California Criminal Threats Charge Stems from Online Musings
There is a fine line between free speech and criminal threats.
Irvine Criminal Defense Lawyer Houman Fakhimi understands that a Valencia man is accused of crossing it.
According to The Los Angeles Times, the man wrote on an ESPN blog that he would not mind slaying children, and referenced the movie theater shooting in Colorado over the summer.
Although the man was located in the Santa Clarity Valley (notably near an elementary and junior high school), it was actually authorities in Connecticut who were alerted to the postings. ESPN is headquartered there.
The Yale University graduate was reportedly posting on the blog of an ESPN story referencing a $280 pair of Nike shoes named after basketball star LeBron James. It may seem like a stretch, but the story had sparked some 3,000 comments. A number of those comments referenced the possibility of youth being killed over the shoes.
This is where the 21-year-old suspect chimed in with his remarks, which stated that he was looking at children at that moment and wouldn't mind murdering a few of them.
He was charged under California Penal Code 422 PC, which is known as criminal threats or terrorist threats.
The element of this crime requires that you have threatened to physically harm someone and that person could therefore be reasonably placed in a state of fear for his or her safety or the safety of his or her family. It also requires that the threat be specific, unequivocal and that it be communicated either verbally, in writing or through an electronic device.
It's very important to note that the threat has to have been specific. People say many things facetiously, particularly when they believe their comments are being made anonymously on a blog forum.
Whether the individual actually intended to harm children may not be of any consequence if the court concludes that a reasonable person could have been placed in fear as a result of those threats. Even if the children were not aware of the threats, the judge could still use the standard that if they had seen them, they could have been placed in reasonable fear.
The prosecution's case may be further bolstered by the fact that authorities, after conducting a search warrant on the man's parent's house, where he was living, discovered several firearms. Unless he is a felon, it would not have been a crime for him to actually possess the weapons, but the problem is it boosts the idea that he not only made the threats, but had the immediate ability to carry them out.
Making a criminal threat can be charged as either a misdemeanor or a felony, depending on the circumstances of the case, and it is up to the discretion of the prosecutor. As a misdemeanor, the charge carries a penalty of up to one year in jail. As a felony, the charge carries a maximum penalty of four years in state prison. If a deadly weapon was used in commission of the alleged crime, the sentence is increased by a year.
Additionally, conviction on a criminal threat charge is considered a "strike" against you under California's three strikes law.

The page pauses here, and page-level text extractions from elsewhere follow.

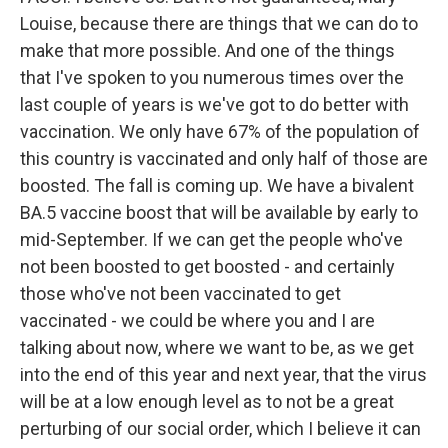
Louise, because there are things that we can do to
make that more possible. And one of the things
that I've spoken to you numerous times over the
last couple of years is we've got to do better with
vaccination. We only have 67% of the population of
this country is vaccinated and only half of those are
boosted. The fall is coming up. We have a bivalent
BA.5 vaccine boost that will be available by early to
mid-September. If we can get the people who've
not been boosted to get boosted - and certainly
those who've not been vaccinated to get
vaccinated - we could be where you and I are
talking about now, where we want to be, as we get
into the end of this year and next year, that the virus
will be at a low enough level as to not be a great
perturbing of our social order, which I believe it can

Your defense attorney may be able to argue that you are not guilty of the crime based on one of the following facts:
- Your threat was vague or unspecific;
- The recipient of the so-called threat was not in fear or could not have reasonably been in fear;
- The recipient's fear was only momentary;
- You only made a threatening gesture, and you did not convey it through words or electronically or in writing.
With regard to electronic threats, there may additionally be the question of whether the person in question was actually the author of the threats.
In any case, anyone facing a charge of making criminal threats in Orange County will need strong legal representation.